The Invesco S&P 500 Equal Weight ETF (RSP) uses an “equal-weighted” approach to portfolio construction. Stocks in the portfolio are weighted equally, rather than based on their market capitalizations. While RSP holds all the same stocks as the S&P 500, the weightings of those stocks in the portfolio can vary meaningfully.

Because of the differences in the ways SPY and RSP are constructed, we would expect to see differences in both their performance and their tracking error relative to their benchmark, the S&P 500 Index. And, in fact, that is what we see.

The graphic below shows that SPY outperformed RSP for the period 2017 through 2021. SPY generated an annualized return of 18.33%. RSP generated an annualized return of 15.48%.

Growth: SPY vs. RSP
Last 5 Years

Data Source: Morningstar

The differences in portfolio construction between SPY and RSP also show up in their tracking errors. Since SPY is constructed very similarly to its benchmark, its tracking error is very low, 0.04. RSP is constructed differently than its benchmark, so its tracking error is higher, 4.89.

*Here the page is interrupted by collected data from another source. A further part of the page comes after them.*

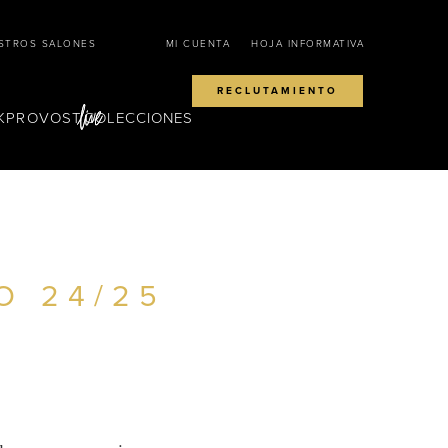
STROS SALONES
MI CUENTA
HOJA INFORMATIVA
RECLUTAMIENTO
KPROVOST
COLECCIONES
O 24/25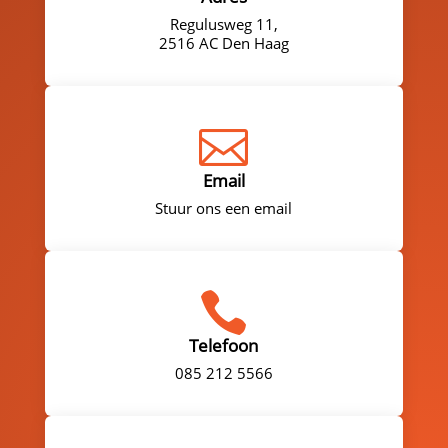
Regulusweg 11,
2516 AC Den Haag

Email
Stuur ons een email

Telefoon
085 212 5566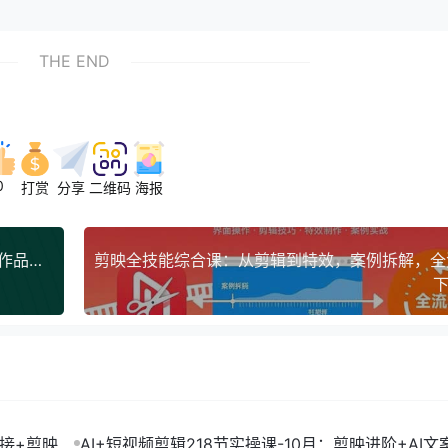
THE END
0
打赏
分享
二维码
海报
头条全新玩发加持软件搬视频，每天十分钟，单个作品收入200
下
链接+剪映数
AI+短视频剪辑218节实操课-10月：剪映进阶+AI文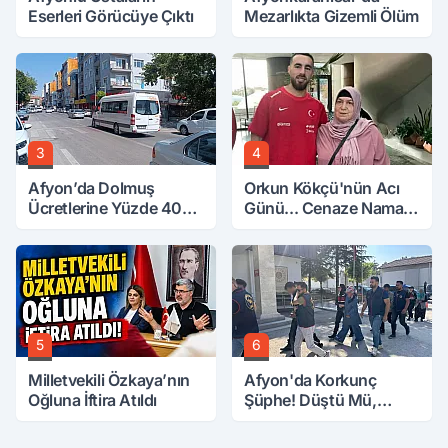
Eserleri Görücüye Çıktı
Mezarlıkta Gizemli Ölüm
3
4
Afyon’da Dolmuş
Orkun Kökçü'nün Acı
Ücretlerine Yüzde 40
Günü... Cenaze Namazı
Zam Talebi
Emirdağ'da
5
6
Milletvekili Özkaya’nın
Afyon'da Korkunç
Oğluna İftira Atıldı
Şüphe! Düştü Mü,
Öldürüldü Mü!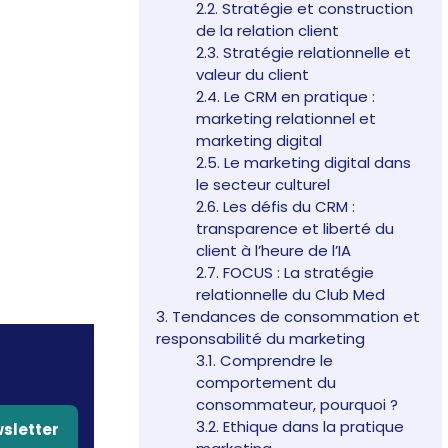
2.2. Stratégie et construction
de la relation client
2.3. Stratégie relationnelle et
valeur du client
2.4. Le CRM en pratique :
marketing relationnel et
marketing digital
2.5. Le marketing digital dans
le secteur culturel
2.6. Les défis du CRM :
transparence et liberté du
client à l’heure de l’IA
2.7. FOCUS : La stratégie
relationnelle du Club Med
3. Tendances de consommation et
responsabilité du marketing
3.1. Comprendre le
comportement du
consommateur, pourquoi ?
3.2. Ethique dans la pratique
wsletter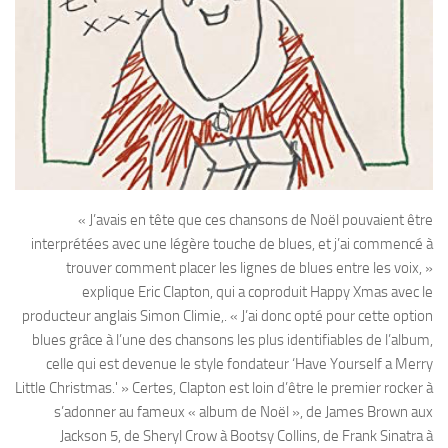
« J’avais en tête que ces chansons de Noël pouvaient être
interprétées avec une légère touche de blues, et j’ai commencé à
trouver comment placer les lignes de blues entre les voix, »
explique Eric Clapton, qui a coproduit Happy Xmas avec le
producteur anglais Simon Climie,. « J’ai donc opté pour cette option
blues grâce à l’une des chansons les plus identifiables de l’album,
celle qui est devenue le style fondateur ‘Have Yourself a Merry
Little Christmas.' » Certes, Clapton est loin d’être le premier rocker à
s’adonner au fameux « album de Noël », de James Brown aux
Jackson 5, de Sheryl Crow à Bootsy Collins, de Frank Sinatra à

Differences in tracking error also show up as stocks are eliminated from a portfolio based on environmental, social, or governance issues. Again, this happens because the holdings of the portfolio and its benchmark become increasingly dissimilar as more stocks are eliminated.

Here’s an example. SPY, which, as we saw, closely tracks the S&P 500 Index, has a not-so-distant cousin, SPDR® 500 Fossil Fuel Reserves Free ETF (SPYX). SPYX is constructed similarly, but eliminates stocks of certain companies involved in the fossil fuel industry.

Over the same 2017 through 2021 period, SPYX had an annualized return of 18.98% compared to 18.33% for SPY. As SPYX’s holdings vary more from the S&P 500 Index than SPY’s holdings, its tracking error is slightly higher at 0.67, compared to 0.04 for SPY.

Growth: SPY vs. SPYX
Last 5 Years

Data Source: Morningstar

The same is true if a portfolio is tax managed. If a portfolio is designed to track an index, but stocks are bought and sold during the year to generate tax losses, tracking error will increase. That is because the holdings of the portfolio and the index will vary as tax losses are harvested.

There is no such thing as a “typical” or “appropriate” amount of tracking error. The acceptable level of tracking error is determined by each investor.

Tracking error is neither good, nor bad. The performance of a portfolio with a 1.0 tracking error to its benchmark can be either higher or lower than the performance of the benchmark. But investors should be aware that they will experience greater tracking error the more the holdings in their portfolios vary from the holdings of the indexes they are trying to track.